Europe's Rail Joint Undertaking has formally adopted a high-level proposal urging coordinated public-private investment totalling €18 billion between 2028 and 2034 to modernise European rail systems and counter intensifying global competition, according to a strategic paper approved by the partnership's governing board in early July.


The investment blueprint allocates €3 billion for research and innovation alongside €15 billion designated for pre-deployment of harmonised technologies and system-wide implementation. The proposal represents an attempt to position Europe's rail sector to meet ambitious policy objectives including tripling high-speed rail usage and doubling freight volumes by 2050 whilst maintaining the continent's technological leadership against emerging rivals.

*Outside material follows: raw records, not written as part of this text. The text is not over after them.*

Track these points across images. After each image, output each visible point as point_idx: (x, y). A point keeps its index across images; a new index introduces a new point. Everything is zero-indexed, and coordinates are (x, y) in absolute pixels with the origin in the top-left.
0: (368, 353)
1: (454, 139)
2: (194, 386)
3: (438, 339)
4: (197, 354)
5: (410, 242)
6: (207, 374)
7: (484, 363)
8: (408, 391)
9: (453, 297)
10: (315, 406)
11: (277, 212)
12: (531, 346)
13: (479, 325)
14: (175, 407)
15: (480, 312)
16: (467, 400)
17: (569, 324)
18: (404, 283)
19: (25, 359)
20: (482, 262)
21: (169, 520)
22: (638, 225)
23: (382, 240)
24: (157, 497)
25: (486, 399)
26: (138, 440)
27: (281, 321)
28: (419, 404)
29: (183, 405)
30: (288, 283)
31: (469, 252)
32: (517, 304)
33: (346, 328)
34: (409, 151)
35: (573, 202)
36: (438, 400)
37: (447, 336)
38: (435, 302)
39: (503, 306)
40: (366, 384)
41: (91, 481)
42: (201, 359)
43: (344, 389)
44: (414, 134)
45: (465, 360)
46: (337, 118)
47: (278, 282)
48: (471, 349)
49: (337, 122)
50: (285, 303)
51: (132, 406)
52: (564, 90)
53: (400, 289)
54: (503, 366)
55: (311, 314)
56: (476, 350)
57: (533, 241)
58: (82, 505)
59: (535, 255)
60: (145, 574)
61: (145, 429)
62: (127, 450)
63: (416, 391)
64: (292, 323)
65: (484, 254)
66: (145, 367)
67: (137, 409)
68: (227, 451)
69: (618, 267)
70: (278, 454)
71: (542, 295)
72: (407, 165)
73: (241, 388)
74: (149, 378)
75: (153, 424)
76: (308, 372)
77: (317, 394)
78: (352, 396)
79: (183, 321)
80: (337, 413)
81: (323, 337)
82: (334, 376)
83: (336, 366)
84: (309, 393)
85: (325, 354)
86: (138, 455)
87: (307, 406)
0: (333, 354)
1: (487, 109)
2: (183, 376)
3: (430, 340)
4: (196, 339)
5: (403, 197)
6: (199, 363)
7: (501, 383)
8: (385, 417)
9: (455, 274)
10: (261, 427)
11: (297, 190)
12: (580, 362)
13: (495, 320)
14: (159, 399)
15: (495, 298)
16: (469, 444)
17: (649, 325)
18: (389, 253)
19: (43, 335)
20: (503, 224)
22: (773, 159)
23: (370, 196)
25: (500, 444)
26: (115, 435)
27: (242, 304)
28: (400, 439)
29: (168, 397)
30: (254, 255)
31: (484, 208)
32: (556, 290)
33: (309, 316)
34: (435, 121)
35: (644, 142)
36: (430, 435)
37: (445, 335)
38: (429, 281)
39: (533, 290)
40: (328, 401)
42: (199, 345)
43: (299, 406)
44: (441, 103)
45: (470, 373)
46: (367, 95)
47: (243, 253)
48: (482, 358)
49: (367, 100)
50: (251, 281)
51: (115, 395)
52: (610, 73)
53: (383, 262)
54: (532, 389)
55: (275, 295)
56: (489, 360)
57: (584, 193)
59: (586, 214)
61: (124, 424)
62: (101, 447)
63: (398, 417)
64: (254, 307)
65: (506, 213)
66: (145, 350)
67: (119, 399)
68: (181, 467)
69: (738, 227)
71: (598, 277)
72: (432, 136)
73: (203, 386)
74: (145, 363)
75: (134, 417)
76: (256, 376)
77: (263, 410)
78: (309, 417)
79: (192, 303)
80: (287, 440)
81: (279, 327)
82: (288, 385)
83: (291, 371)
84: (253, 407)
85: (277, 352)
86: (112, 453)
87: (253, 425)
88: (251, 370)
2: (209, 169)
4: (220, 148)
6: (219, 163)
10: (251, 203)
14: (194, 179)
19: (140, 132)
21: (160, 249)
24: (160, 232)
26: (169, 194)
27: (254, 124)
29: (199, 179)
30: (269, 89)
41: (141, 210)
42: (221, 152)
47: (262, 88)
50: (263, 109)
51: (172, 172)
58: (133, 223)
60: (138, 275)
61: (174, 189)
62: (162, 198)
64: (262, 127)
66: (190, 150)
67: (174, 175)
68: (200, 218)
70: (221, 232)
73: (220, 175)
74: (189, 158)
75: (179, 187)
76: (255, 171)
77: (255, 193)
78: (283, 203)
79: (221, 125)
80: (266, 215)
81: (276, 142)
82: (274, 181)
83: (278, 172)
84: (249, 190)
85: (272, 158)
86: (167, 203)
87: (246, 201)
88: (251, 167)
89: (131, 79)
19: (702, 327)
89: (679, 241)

European rail currently employs 2.3 million workers and contributes €143 billion to EU gross domestic product, sustaining a positive trade balance through global leadership in design, manufacture and maintenance. The sector confronts pressure to deliver enhanced interoperability, accelerated digitalisation, and seamless cross-border connectivity whilst navigating fragmented national frameworks that impede efficiency gains.


The proposed partnership model addresses what industry stakeholders characterise as the innovation valley of death, bridging the gap between laboratory research and full-scale commercial deployment. Pre-deployment activities managed at European Union level would reduce investment risks through validation in operational conditions before broader market introduction, creating stable frameworks for subsequent nationwide rollout.

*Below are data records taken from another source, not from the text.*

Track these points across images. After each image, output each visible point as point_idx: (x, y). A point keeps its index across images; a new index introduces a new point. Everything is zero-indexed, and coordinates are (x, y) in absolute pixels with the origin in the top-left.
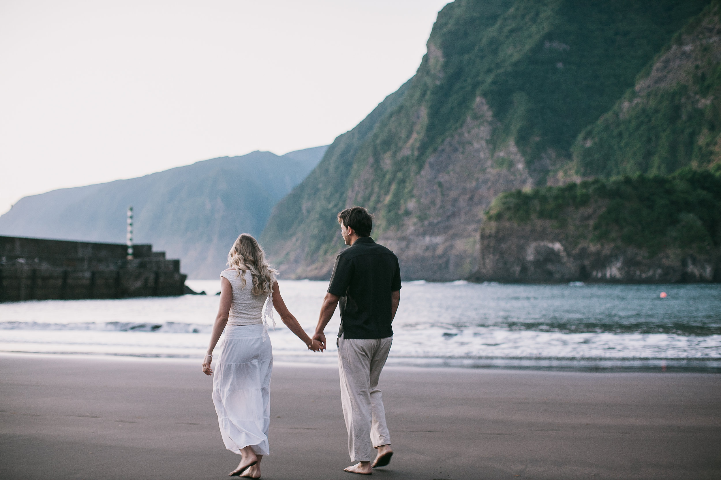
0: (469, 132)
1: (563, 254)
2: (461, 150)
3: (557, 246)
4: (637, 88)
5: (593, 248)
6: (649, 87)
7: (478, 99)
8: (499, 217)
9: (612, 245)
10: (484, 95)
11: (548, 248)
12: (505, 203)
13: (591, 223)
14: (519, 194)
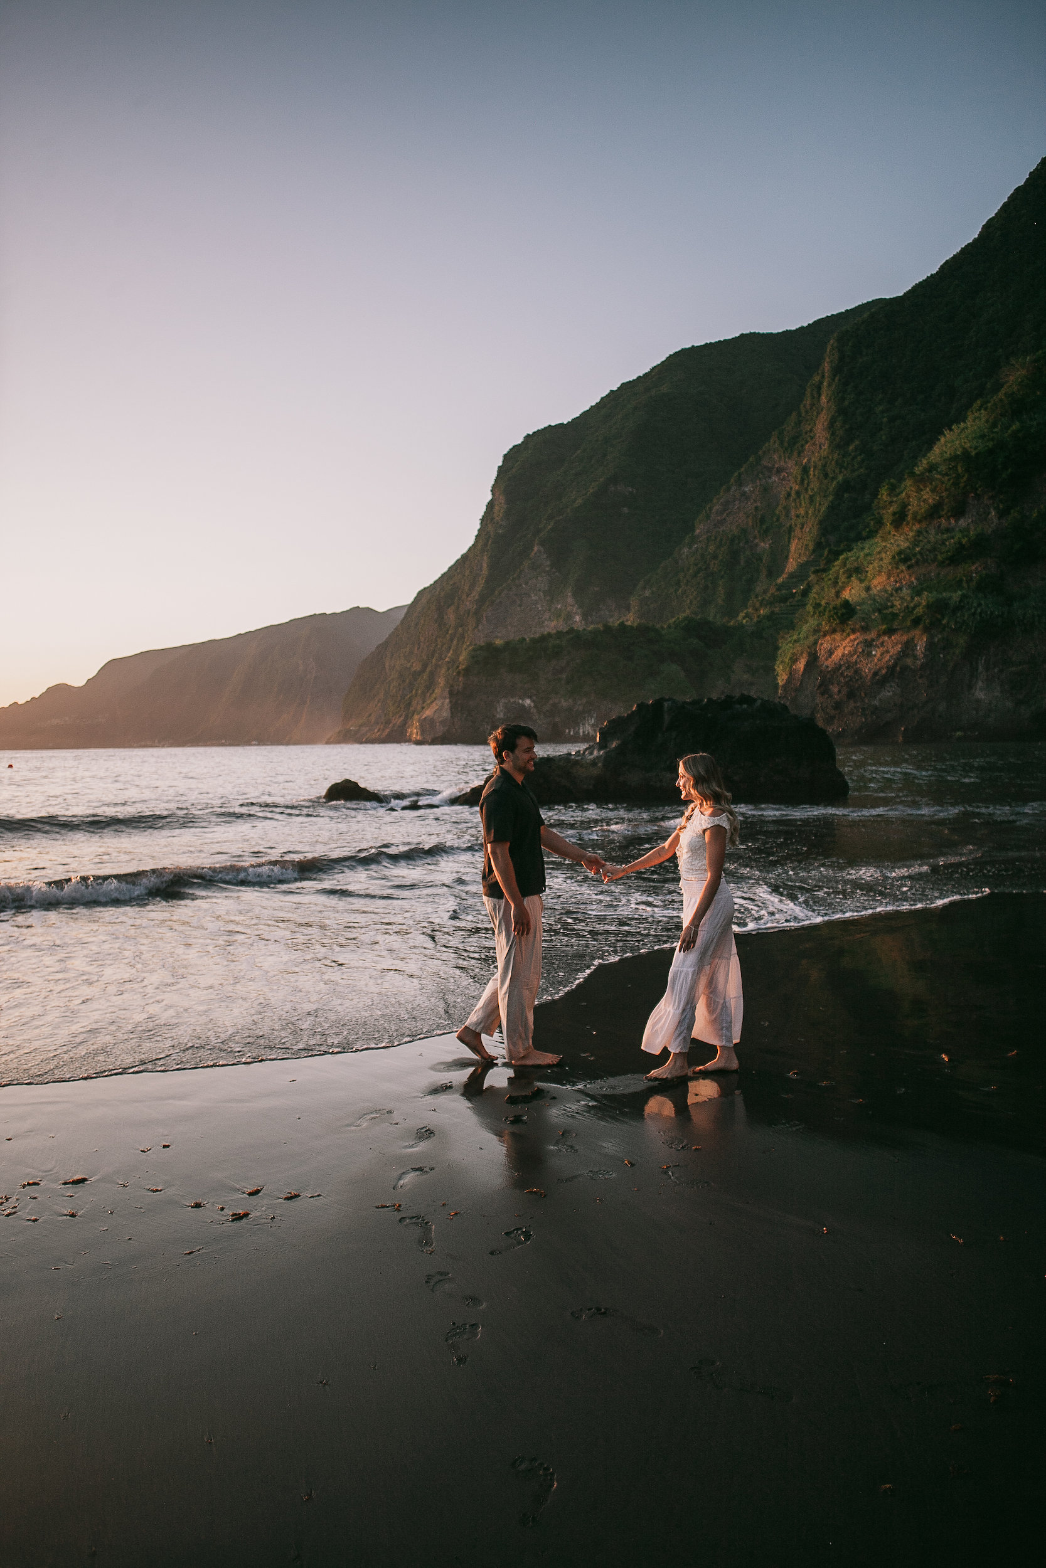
0: (527, 584)
1: (534, 711)
2: (518, 602)
3: (528, 702)
4: (697, 531)
5: (564, 704)
6: (708, 532)
7: (536, 549)
8: (467, 671)
9: (584, 700)
10: (542, 543)
11: (519, 703)
12: (473, 657)
13: (564, 676)
14: (489, 646)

Europe's Rail emphasises the strategic imperative of coordinated European-level governance given rail's inherently cross-border character and the necessity for standardised technical solutions. The partnership calls for supporting all innovation pipeline stages, from early-stage research through demonstration to pre-deployment at scale, ensuring European capacity to deliver clean technologies competitively.


The €18 billion investment represents approximately one-eighth of the estimated €100 billion required by 2035 to complete the trans-European transport network's core corridors and achieve the European Commission's high-speed rail expansion objectives. Success depends upon inclusive transparent partnerships involving operators, suppliers, research institutions, small and medium enterprises, member states, and Commission coordination.